A declaração veio após a Procuradoria-Geral da República (PGR) denunciar Jair Bolsonaro por liderar um grupo, incluindo militares, com o objetivo de se manter no poder e barrar a posse do presidente Luiz Inácio Lula da Silva (PT).
“Vivemos um momento delicado no país. Acredito que a gente não vive mais em uma democracia e tem que se adaptar aos novos tempos. Mas jamais vamos nos calar”, afirmou o parlamentar.

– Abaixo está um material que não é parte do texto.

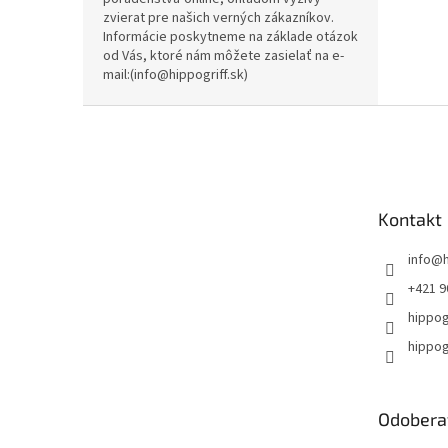
zvierat pre našich verných zákazníkov.
Informácie poskytneme na základe otázok
od Vás, ktoré nám môžete zasielať na e-
mail:(info@hippogriff.sk)
Z
á
p
ä
t
Kontakt
i
e
info
@
+421 9
hippog
hippog
Odobera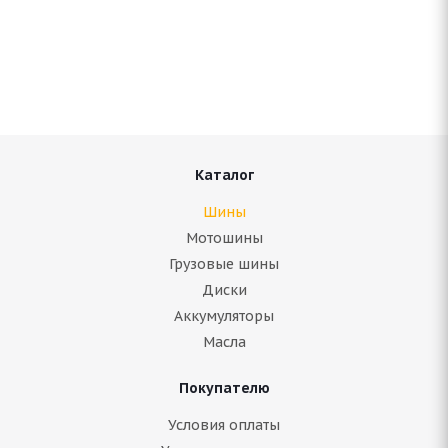
Antares Grip 60 ice 215/60 R16 95T
Нет в наличии
5 680
руб.
Подробнее
Каталог
Шины
Мотошины
Грузовые шины
Диски
Аккумуляторы
Масла
Покупателю
Aplus A703 215/60 R16 99T
Условия оплаты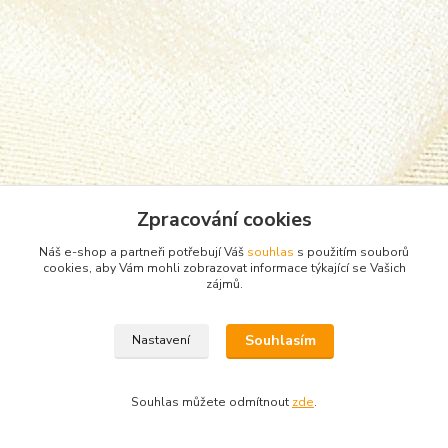
Zpracování cookies
Náš e-shop a partneři potřebují Váš
souhlas
s použitím souborů
cookies, aby Vám mohli zobrazovat informace týkající se Vašich
zájmů.
Zboží zařazeno v kategoriích
Souhlasím
Nastavení
Punčocháče, silonky, ponožky
podkolenky
Souhlas můžete odmítnout
zde
.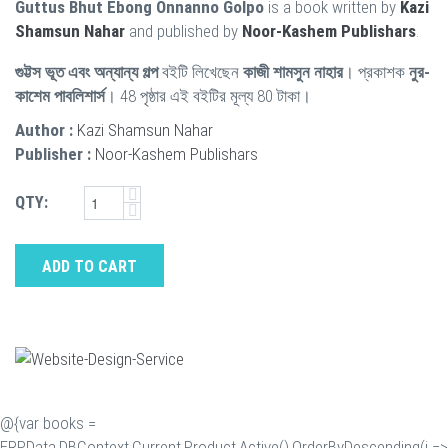
Guttus Bhut Ebong Onnanno Golpo
is a book written by
Kazi
Shamsun Nahar
and published by
Noor-Kashem Publishars
.
গুট্টস ভূত এবং অন্যান্য গল্প
বইটি লিখেছেন
কাজী শামসুন নাহার
। প্রকাশক
নুর-
কাশেম পাবলিশার্স
। 48 পৃষ্ঠার এই বইটির মূল্য 80 টাকা।
Author :
Kazi Shamsun Nahar
Publisher :
Noor-Kashem Publishars
QTY:
ADD TO CART
@{var books =
ERP.Data.DBContext.Current.Product.Active().OrderByDescending(i =>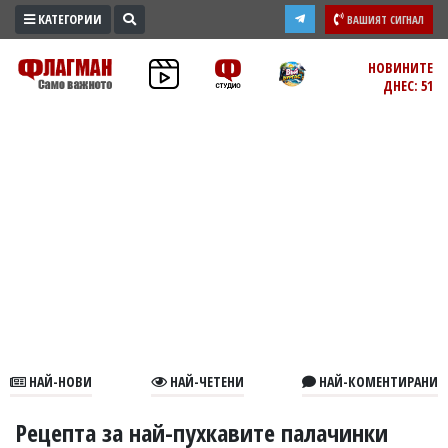
КАТЕГОРИИ
ВАШИЯТ СИГНАЛ
ПРОМО
НОВИНИТЕ
ДНЕС: 51
ЗОНА
ИЗБОРИ
2026
ПРАКТИЧНО
КУЛТУРА
ЗДРАВЕ
ПОЛИТИКА
ОБЩИНИ
ОБЩЕСТВО
ЛАЙФСТАЙЛ
НАЙ-НОВИ
НАЙ-ЧЕТЕНИ
НАЙ-КОМЕНТИРАНИ
ВОЙНАТА
В
Рецепта за най-пухкавите палачинки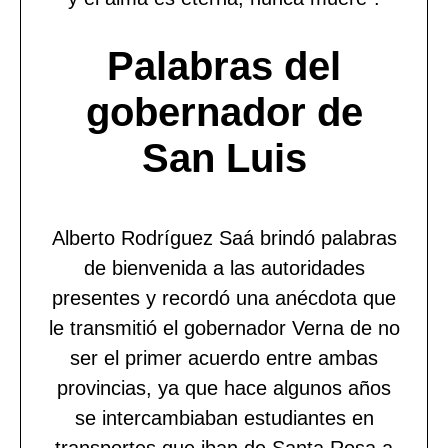
Palabras del
gobernador de
San Luis
Alberto Rodríguez Saá brindó palabras
de bienvenida a las autoridades
presentes y recordó una anécdota que
le transmitió el gobernador Verna de no
ser el primer acuerdo entre ambas
provincias, ya que hace algunos años
se intercambiaban estudiantes en
transportes que iban de Santa Rosa a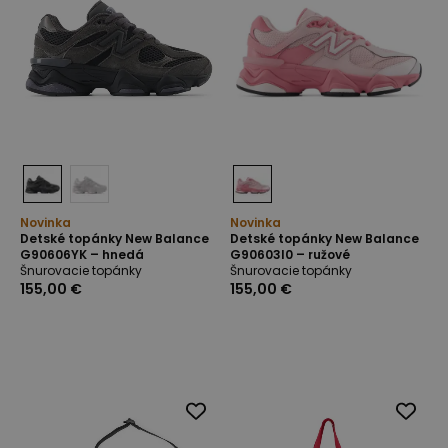
Novinka
Novinka
Detské topánky New Balance
Detské topánky New Balance
G90606YK – hnedá
G90603I0 – ružové
Šnurovacie topánky
Šnurovacie topánky
155,00 €
155,00 €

Em outro momento, enquanto recordava as orientações de seu pai quando concorreu ao Legislativo municipal contra a própria mãe, Rogéria Bolsonaro, Carlos se emocionou.
“O momento que a gente vive é delicado e covarde. Não desejo isso para ninguém na vida. Nem para uma pessoa que às vezes tem uma posição política ideológica diferente e deseja o que está acontecendo com meu pai e sua família. É desumano”, afirmou o vereador.
O ex-ajudante de ordens de Bolsonaro, tenente-coronel Mauro Cid, o acusou, em delação premiada, de ser um dos principais articuladores de uma tentativa de golpe de estado, e revelou que Bolsonaro teria solicitado a alteração de um documento que inicialmente incluía a prisão dos ministros do Supremo Tribunal Federal (STF), Alexandre de Moraes e Gilmar Mendes, além do presidente do Senado, Rodrigo Pacheco (PSD-MG). Posteriormente, os nomes de Mendes e Pacheco foram retirados da lista.